Desert Isle Keeper
One of the main purposes of All About Romance is to provide a place to recommend books to other romance lovers. Most of the time, those recommendations come from the staff, but the AAR readers provide us all with wonderful recommendations as well. I discovered this book via our message boards and boy, am I glad I did. Without the backing of posters I have come to know and respect, I would have NEVER picked Transcendence up on my own.
The premise sounds too cheesy in a “let’s see just how obscure we can make this time-travel location to distinguish it from the multitudes” kind of way. Who knew that it was possible to write a story set 160,000 years ago with a minimum of language involved that could have this reader in tears several times throughout the story? This book is just simply wonderful and I anticipate revisiting Ehd and Beh many times in the years to come.
Almost the entire book is told from the perspective of Ehd (who I am assuming is Cro-Magnon rather than Neanderthal, but I may be wrong) and Ehd has very minimal to almost non-existent language skills. When the story begins, Ehd is living alone in a cave at the end of winter and nearly starving after reaching the end of his food supply. He is alone because a fire destroyed his village and his entire family perished as a result. He is depressed almost to the point of not caring if he lives or dies, but the will to live is tenacious and Ehd makes himself get up to check on the pit he has dug to trap an animal. He catches an antelope and shortly thereafter he catches something else … he catches his mate Beh.
It is apparent from the very beginning that Elizabeth/Beh is from the present time with her blue jeans and laced up shoes. She is tremendously and rightfully upset at her circumstances and very wary of Ehd. Ehd wants to make her his mate and Beh is having none of that. But Ehd is determined to win her and all they have is time. As the days turn into weeks and months, Ehd and Beh’s relationship slowly changes as they must rely on each other for survival. Beh attempts to teach Ehd words, but his progress is limited to a few one syllable grunts. Yet they communicate beautifully. The emotion that could be conveyed by a single sound was was absolutely amazing.

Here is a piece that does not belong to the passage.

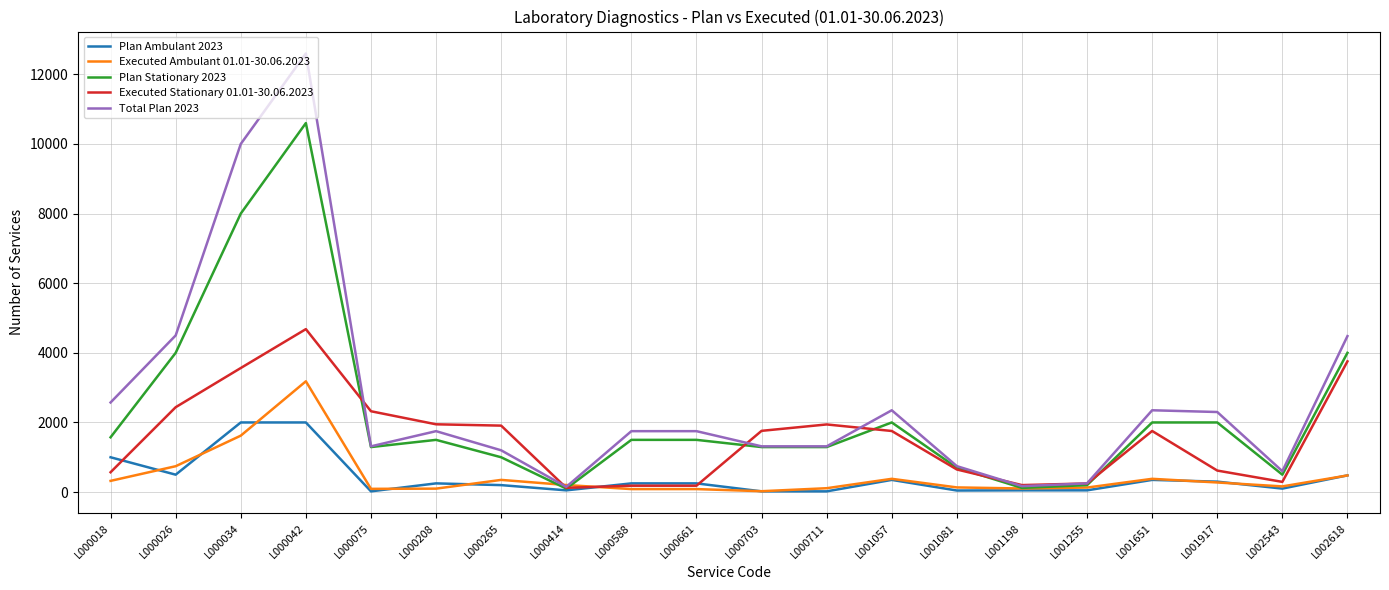

Which series has the widest spread of values?

Total Plan 2023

As the story is told from Ehd’s perspective, it is he that we come to know most intimately, his thoughts, wishes, hopes for the future. His fears, despairs and insecurities are all laid out in his thoughts and it is through Ehd’s mind that the story is told. His character is one of the most wonderfully drawn heroes I have ever seen. He is honorable. He puts his mate’s needs above his own. He is brave while admitting his fears. The entire goal of his life is survival and the survival of any of his offspring and that subsistence-level living has a tendency to take life down to its very core without any of the trivial problems that mark present day relationships. Live or die. Kill or be killed. It is life distilled.
My ONLY complaint about this book is when we get the perspective of Beh. Elizabeth’s part doesn’t seem to go with the rest of the book in my opinion. But this is a very small criticism and I enjoyed Transcendence from the first page to the last. Now to see what Shay Savage has in her backlist.